Edith also wrote uncredited scenarios for silent films for Samuel Goldwyn. Her daughter, EllisBaker, followed in her mother's footsteps and became an actress. Edith's second marriage was to C. Becher Furness, a Canadian. She finally made it to Broadway by the age of thirty-four with her play, "Mary Jane's Pa," which ran for a respectable 120 performances.
Edith continued her career as a playwright and director on Broadway through seven more productions until mid-1925. Although none of her later efforts were particularly wildly successful, her 1925 play, "White Collars," enjoyed two film adaptations by MGM in 1929 and 1938. Her earliest film adaptations were sold to Vitagraph and Myron Selznick.

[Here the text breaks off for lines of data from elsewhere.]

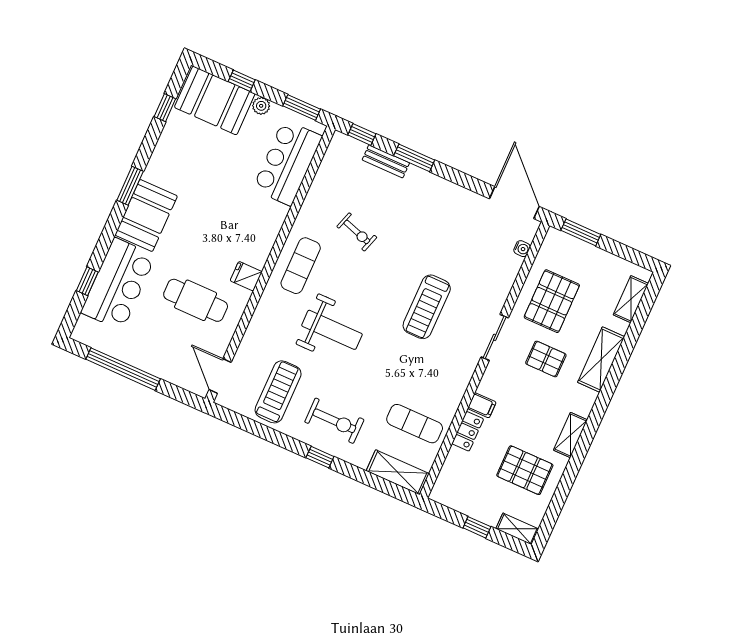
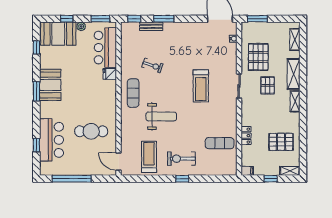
booth: (146, 215) -> (50, 85), moved
fridge: (246, 276) -> (110, 74), moved
pallet: (546, 359) -> (268, 85), turned 90
filing cabinet: (482, 405) -> (247, 171), moved
exercise bike: (334, 421) -> (181, 159), turned 180
shelving: (570, 435) -> (295, 101), moved
shelving: (398, 472) -> (222, 169), removed

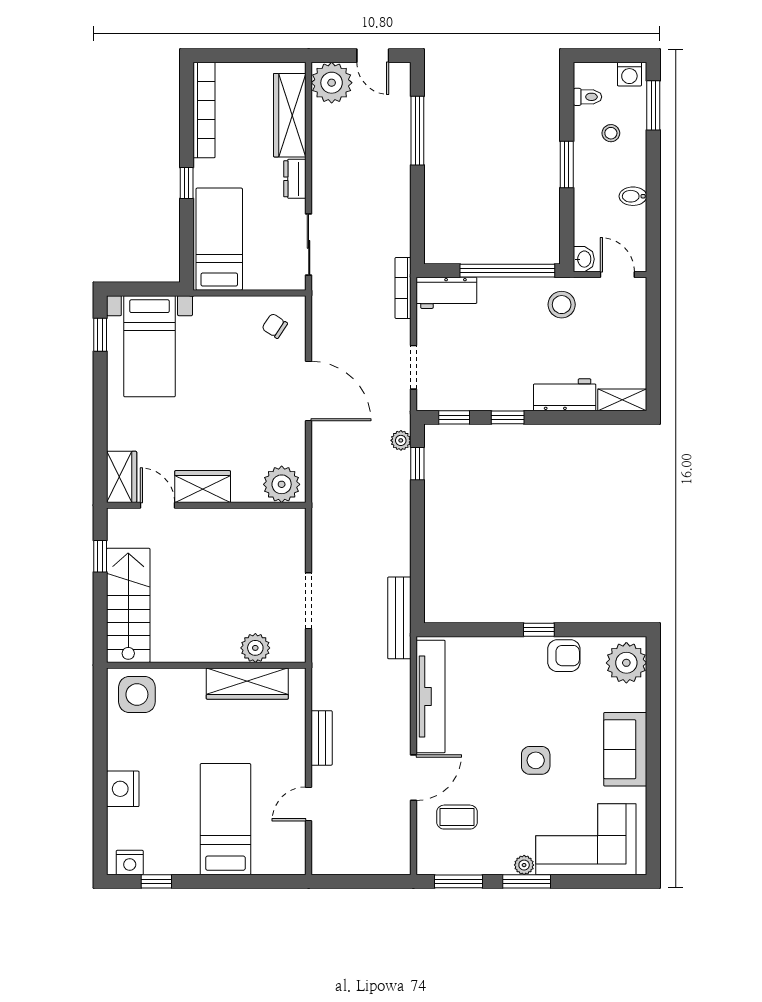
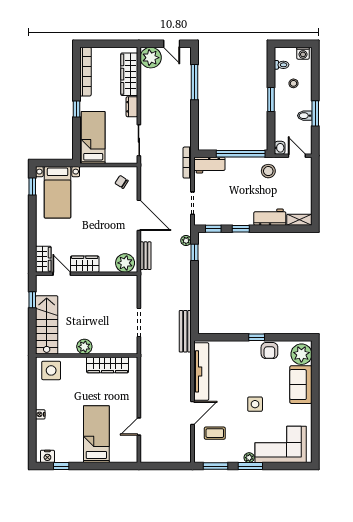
window: (653, 105) -> (315, 113), moved
plant: (255, 648) -> (84, 347), moved
armchair: (564, 656) -> (269, 351), turned 90
bench: (322, 738) -> (146, 256), moved
sofa: (625, 749) -> (301, 385), moved
nightstand: (123, 789) -> (40, 414), width x0.53, depth x0.56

As Edith's theatrical career began to wind down in the mid-1930s, she took up an avid interest in channeling the dead. She claimed to transcribe works by none other than George Washington, whom she claimed demanded she transcribe his definitive autobiography in a receptive transcendent state, as well as common citizens such as a New England farm boy named Wilfred Brandon, supposedly killed in the Revolutionary War. These oddly entertaining works attracted enough attention to warrant several printings, including "Incarnation: a Plea from the Masters," first edition 1936, 1951 reprint, and UK/European editions.
Edith was plagued with vision problems by her sixties and died at what is generally believed to be the age of eighty-four, although her birth date is in dispute.